**READING PASSAGE**
It has the required infrastructure, facilities, personnel, capacity, capability, back up data
maintenance, disaster recovery system, business continuity plan, expertise and the net
worth to honour its obligations and liabilities under this Agreement and Assignments.
It has provided the details of such infrastructure required to manage the Issue to the
Company and the Lead Manager.
(i) It will be responsible for ensuring that VAPT is conducted for the R-WAP before the
Issue. It confirms that R-WAP facility is, and will be, be transparent, robust and has
undergone adequate checks and balances. It will, through the R-WAP facility, facilitate
subscription in the Issue in an efficient manner without imposing any additional costs
on Investors. Registrar shall be fully responsible for system failure, breakdown, fault
or non-operationalisation in the manner required under applicable laws. Without
prejudice to the generality of the foregoing, the Registrar shall be solely responsible
and liable for the acts or omissions of or any failure, negligence, deficiency or errors
8
in relation to the Application Forms and the payment gateway service provider engaged
by the Registrar.

**INFORMATION SHOWN**
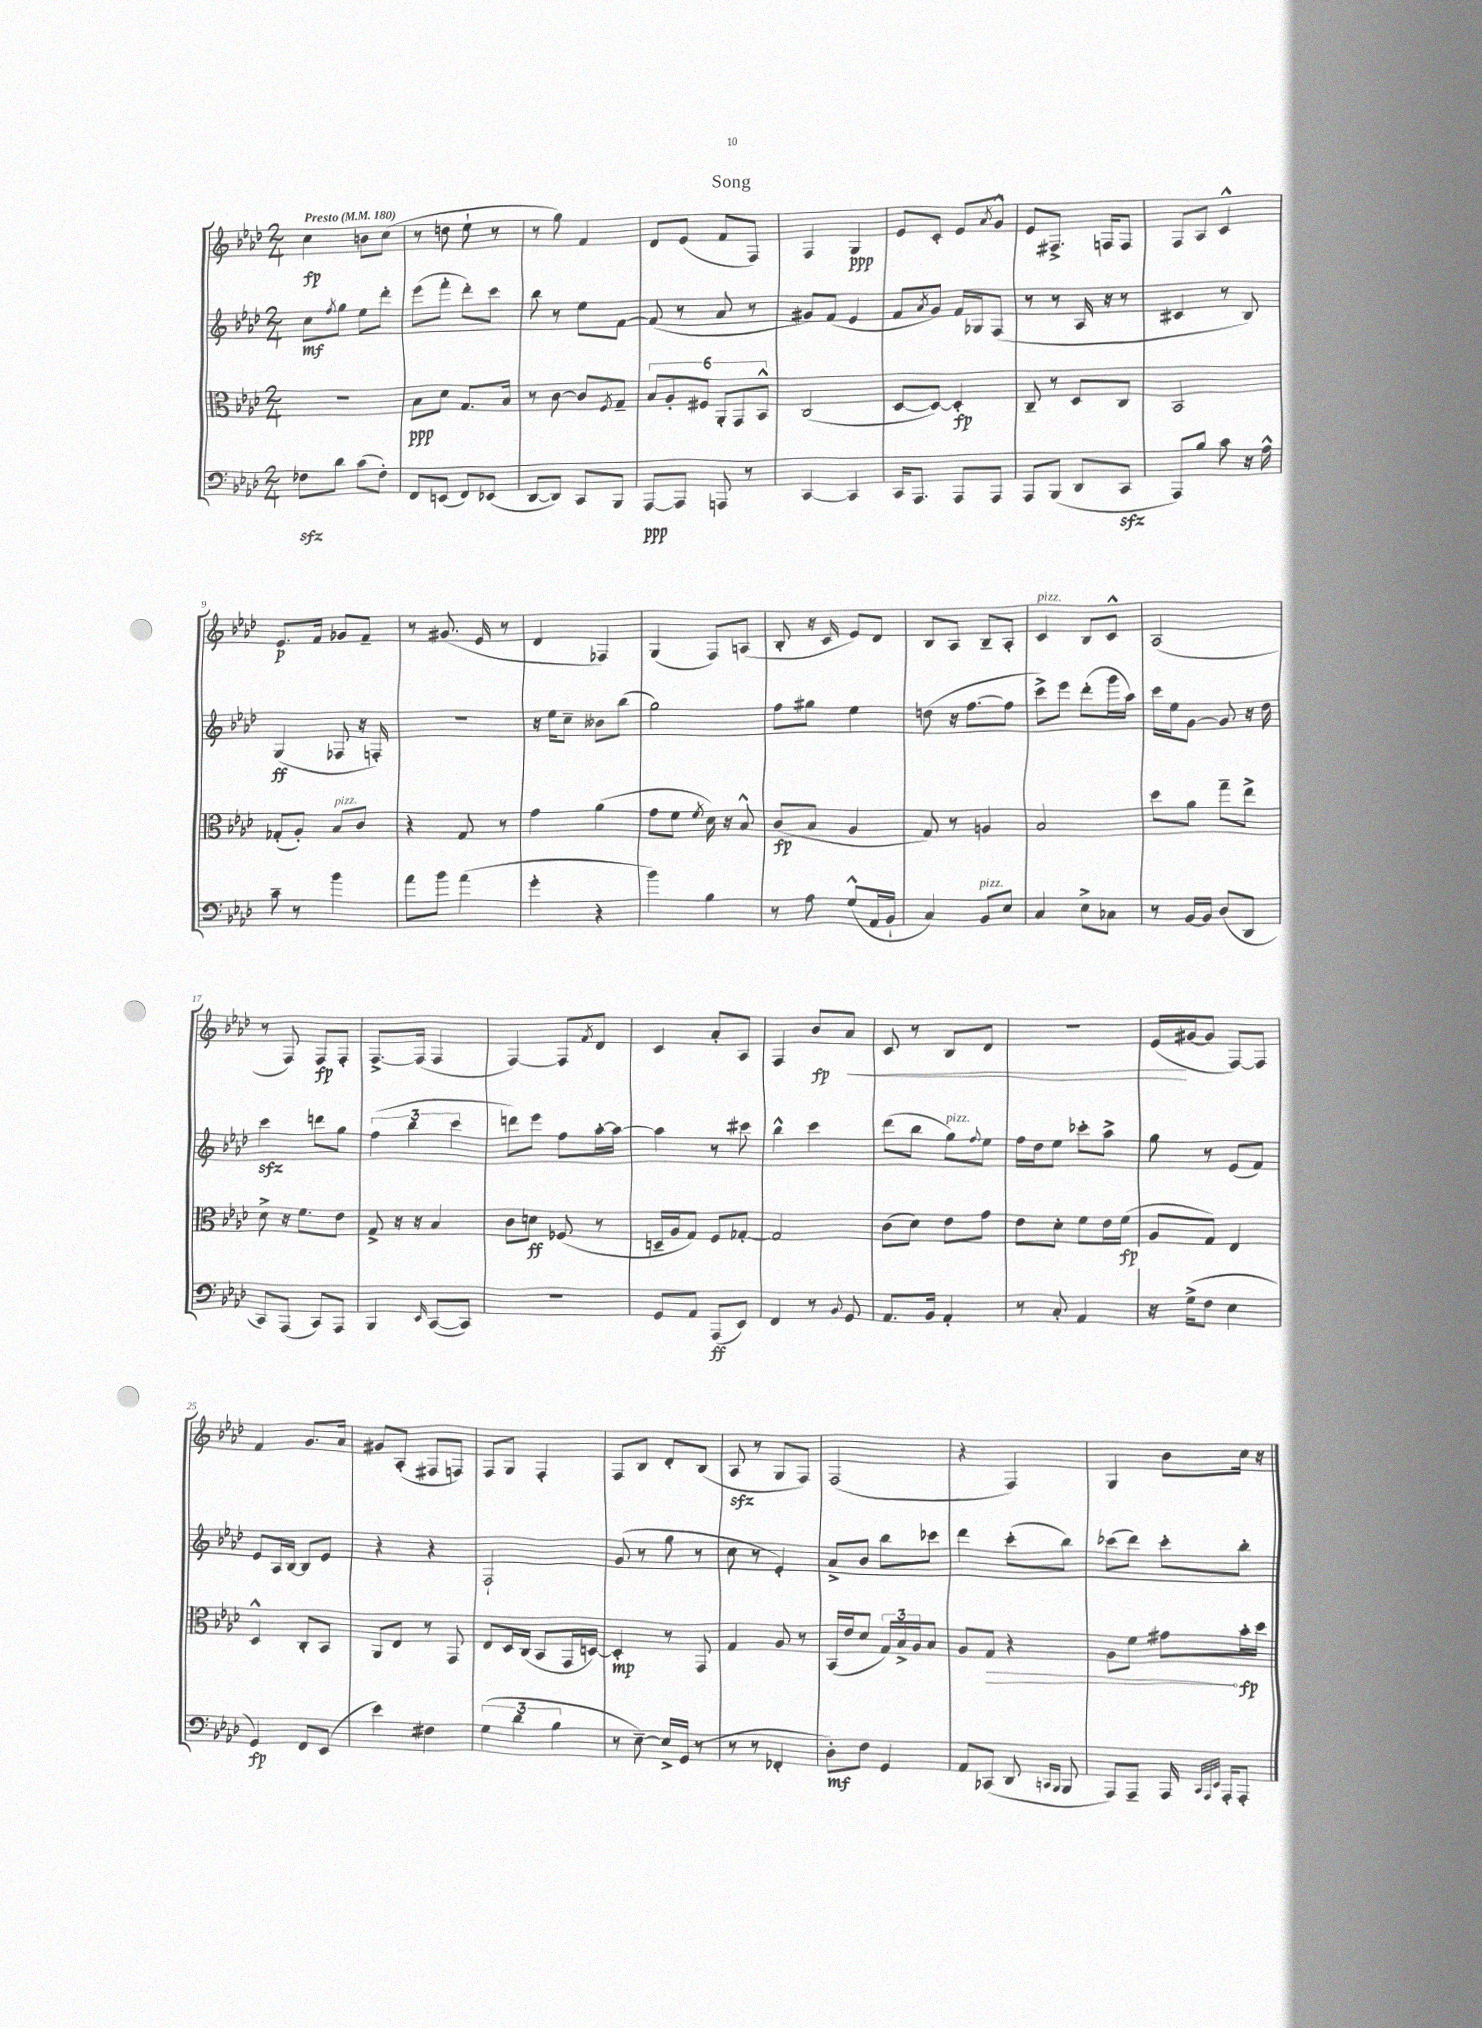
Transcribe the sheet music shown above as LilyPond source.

\header { title = "Song" }
<<
\new StaffGroup <<
\new Staff = "s0" {
    \clef treble \key aes \major \numericTimeSignature \time 2/4 \tempo "Presto" 4 = 180
    c''4\fp b'8 c''8( |
    r8 d''8 ees''8-! r8 |
    r8 g''8) f'4 |
    des'8 ees'8( f'8 f8) |
    f4 g4\ppp |
    ees'8 c'8-. ees'8 \acciaccatura { aes'8 } g'8-^ |
    ees'8 fis8.-> f16 f8 |
    f8 aes8 c'4-^ |
    ees'8.\p f'16 ges'8 f'8-- |
    r8 gis'8.( ees'16 r8 |
    des'4 fes4) |
    g4( f8) a8( |
    bes8-. r16 c'16 ees'8) des'8 |
    bes8 aes8 bes8-- aes8-. |
    c'4^\markup { \italic "pizz." } bes8 c'8-^ |
    aes2( |
    r8 f8) f8\fp f8-. |
    f8.~-> f16( f4 |
    f4~) f8 \acciaccatura { f'8 } des'8 |
    c'4 aes'8-. aes8 |
    f4 bes'8\fp aes'8\< |
    c'8 r8 bes8 des'8 |
    R2 |
    ees'16\!( gis'16~ gis'8 f8~) f8 |
    f'4 g'8. aes'16 |
    gis'8 aes8-.( fis8 f8) |
    f8 g8 f4-. |
    f8 bes8 des'8-. bes8( |
    aes8\sfz r8 g8 f8) |
    f2( |
    r4 f4) |
    g4 bes'8 c''16 r16 \bar "|." |
}
\new Staff = "s1" {
    \clef treble \key aes \major \numericTimeSignature \time 2/4
    c''8\mf \acciaccatura { f''8 } g''8 ees''8 des'''8-. |
    ees'''8( f'''8-. des'''8-.) c'''8 |
    bes''8 r8 ees''8 f'8~ |
    f'8( r8 aes'8 r8 |
    gis'8) f'8( ees'4 |
    f'8 \acciaccatura { aes'8 } g'8) f'16 ges16 f8( |
    r8 r8 aes16 r16 r8 |
    cis'4 r8 bes8) |
    g4\ff( fes8 r16 f16-.) |
    R2 |
    r16 ees''16 c''8-- beses'8 bes''8( |
    g''2) |
    f''8 gis''8 ees''4 |
    d''8( r16 f''8.~ f''8 |
    c'''8->) ees'''8 des'''8-.( g'''16 aes''16) |
    c'''16 ees''16 g'8~ g'8 r16 des''16 |
    c'''4\sfz d'''8 g''8 |
    \tuplet 3/2 { f''4( bes''4 c'''4 } |
    d'''8) ees'''8 f''8 aes''16~-. aes''16~ |
    aes''4 r8 cis'''8 |
    bes''4-^ c'''4 |
    des'''8( bes''8 g''8^\markup { \italic "pizz." }) \appoggiatura { f''8 } ees''8 |
    f''16 des''16 ees''8 ces'''8-. aes''8-> |
    g''8 r8 ees'8( f'8) |
    ees'8 aes16 bes16~ bes8 ees'8 |
    r4 r4 |
    f2-! |
    g'8( r8 g''8 r8 |
    c''8 r8 ees'4-.) |
    aes'8-> bes'8 bes''8 ces'''8 |
    des'''4 c'''8-.( bes''8) |
    ces'''8( des'''8) ces'''8-. bes''8-. \bar "|." |
}
\new Staff = "s2" {
    \clef alto \key aes \major \numericTimeSignature \time 2/4
    R2 |
    bes8\ppp des'8 g8. bes16 |
    r8 c'8~ c'8 \acciaccatura { f8 } g8-- |
    \tuplet 6/4 { bes8 aes8-. fis8 aes,8-. g,8 bes,8-^ } |
    c2( |
    des8~ des8~) des4-.\fp |
    c8-- r8 des8 c8 |
    bes,2 |
    ges8-.( aes8-.) bes8^\markup { \italic "pizz." } c'8 |
    r4 g8 r8 |
    g'4 aes'4( |
    g'8 f'8 \acciaccatura { f'8 } des'16) r16 bes8-^ |
    c'8\fp( bes8 aes4 |
    g8) r8 a4 |
    bes2 |
    des''8 aes'8 g''8-- ees''8-> |
    des'8-> r16 f'8. ees'8 |
    g8-> r16 r16 bes4 |
    c'8 d'8\ff fes8( r8 |
    d16-- aes16 g8) f8 ges8~-. |
    ges2 |
    c'8( des'8) ees'8 g'8 |
    ees'8 des'8-. f'8 ees'16 f'16\fp( |
    aes8 g8) ees4 |
    des4-^ c8-. bes,8 |
    aes,8 ees8 r8 g,8 |
    ees8 des16 c16( bes,8 g,16 d16~) |
    d4-.\mp r8 g,8 |
    g4 aes8 r8 |
    bes,16( ees'16 des'8 \tuplet 3/2 { g16) bes16-> aes16 } bes8 |
    aes8 \once \override Hairpin.circled-tip = ##t g8\> r4 |
    aes8 f'8 gis'8\! bes'16-.\fp des''16 \bar "|." |
}
\new Staff = "s3" {
    \clef bass \key aes \major \numericTimeSignature \time 2/4
    fes8\sfz des'8 c'8( fes8-.) |
    f,8 e,8( f,8) ees,8( |
    des,8~ des,8) c,8 bes,,8 |
    aes,,8~\ppp aes,,8 a,,8 r8 |
    c,4~ c,4 |
    c,16 aes,,8. aes,,8 aes,,8 |
    aes,,8 bes,,8( des,8 c,8\sfz |
    aes,,8) bes8 c'8 r16 aes16-^ |
    c'8-- r8 bes'4 |
    aes'8 bes'8 aes'4( |
    g'4-. r4 |
    bes'4) bes4 |
    r8 aes8 g8-^( aes,16 bes,16-! |
    c4) bes,8^\markup { \italic "pizz." } ees8 |
    c4 ees8-> ces8 |
    r8 bes,16~ bes,16 des8( des,8 |
    c,8) aes,,8( c,8) aes,,8 |
    bes,,4 \grace { ees,16 } c,8~( c,8) |
    R2 |
    g,8 aes,8 aes,,8\ff( ees,8) |
    f,4 r8 \appoggiatura { bes,8 } g,8 |
    aes,8. bes,16 aes,4-. |
    r8 c8-. aes,4 |
    r16 g16->( f8 ees4 |
    g,4\fp) f,8 ees,8( |
    ees'4) fis4 |
    \tuplet 3/2 { g4( des'4 bes4 } |
    r8 ees8~--) ees16-> g,16( r8 |
    r8 r8 fes,4-. |
    des8-.\mf) f8 g,4 |
    aes,8 ces,8( des,8 \grace { c,16 bes,,16 } bes,,8 |
    aes,,8) aes,,8-- aes,,16 \grace { c,32 aes,,32 ees,32 } aes,,16-. aes,,8-. \bar "|." |
}
>>
>>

**WRITTEN TASK**
Set down the agreement excerpt on the registrar's obligations above in full, word for word.

**EXPECTED ANSWER**
It has the required infrastructure, facilities, personnel, capacity, capability, back up data
maintenance, disaster recovery system, business continuity plan, expertise and the net
worth to honour its obligations and liabilities under this Agreement and Assignments.
It has provided the details of such infrastructure required to manage the Issue to the
Company and the Lead Manager.
(i) It will be responsible for ensuring that VAPT is conducted for the R-WAP before the
Issue. It confirms that R-WAP facility is, and will be, be transparent, robust and has
undergone adequate checks and balances. It will, through the R-WAP facility, facilitate
subscription in the Issue in an efficient manner without imposing any additional costs
on Investors. Registrar shall be fully responsible for system failure, breakdown, fault
or non-operationalisation in the manner required under applicable laws. Without
prejudice to the generality of the foregoing, the Registrar shall be solely responsible
and liable for the acts or omissions of or any failure, negligence, deficiency or errors
8
in relation to the Application Forms and the payment gateway service provider engaged
by the Registrar.